On parle de l’Iran et de Donald Trump, de l’Ukraine et de Vladimir Poutine, d’Israël et des Palestiniens, de Kadhafi et du Sahel. De quelques-uns de ses souvenirs aussi, qu’il égrène à la façon d’un chapelet, chaque grain annonçant le suivant. La libération de l’étudiante française Clotilde Reiss emprisonnée à Téhéran, en 2010, pour laquelle il œuvra comme médiateur clé en tant que président en exercice de l’Organisation de la coopération islamique. Soucieux de s’en attribuer le mérite exclusif, ni le président français de l’époque, Nicolas Sarkozy, ni son ministre des Affaires étrangères, Bernard Kouchner, n’eurent à son égard un seul mot de remerciement − une ingratitude qu’il n’a pas pardonnée.

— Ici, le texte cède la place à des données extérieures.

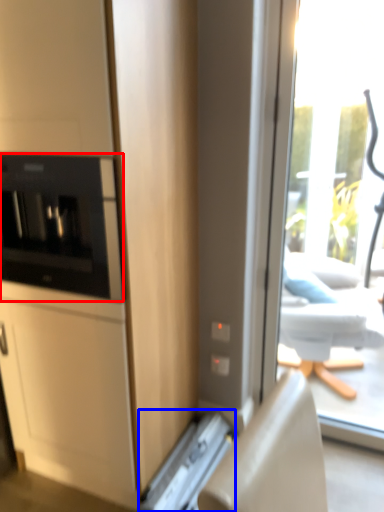
Question: Which point is closer to the camera, home appliance (highlighted by a red box) or appliance (highlighted by a blue box)?

Choices:
 (A) home appliance
 (B) appliance

Answer: (A)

Sa tentative aussi, approuvée par le président israélien Shimon Peres mais délibérément sabotée par son Premier ministre, Benyamin Netanyahou, de faciliter des négociations avec l’Autorité palestinienne, autour d’un projet d’État binational. Sa visite à haut risque, en août 2011, dans une Libye en pleine guerre civile, lorsqu’il proposa à un Kadhafi, encerclé dans la caserne de Bab al-Azizia, de venir l’exfiltrer dans son véhicule officiel. « Ils vont te tuer, je viens te chercher », lui dit-il au téléphone, « Je t’offre l’asile au Sénégal ». Réponse du Libyen : « Peu importe qu’on me tue. Je ne quitterai jamais mon pays. » Soudain Abdoulaye Wade s’interrompt. Son regard s’est posé sur sa montre-bracelet, à la fois sobre et élégante. « Depuis que vous la portez, mes ventes de ce modèle ont triplé », lui avait dit son créateur, le PDG de Swatch Nicolas Hayek, un jour de 2005. L’ancien chef de l’État en sourit encore : « J’aurais dû lui réclamer un pourcentage ! »
On parle de tout… sauf de l’actualité politique du Sénégal. Bien qu’il soit toujours le président du Parti démocratique sénégalais, qu’il a fondé il y a un demi-siècle, Abdoulaye Wade ne souhaite sans doute pas interférer dans les cérémonies officielles d’hommage national, qui lui seront rendues, les 4 et 5 juin à Dakar, à l’occasion de son centenaire. Je ne saurai donc rien de ce qu’il pense de la cohabitation entre Bassirou Diomaye Faye et Ousmane Sonko et à peine plus de la candidature de son ex-Premier ministre et successeur, Macky Sall – qu’il ne porte pourtant pas dans son cœur – au poste de secrétaire général de l’ONU.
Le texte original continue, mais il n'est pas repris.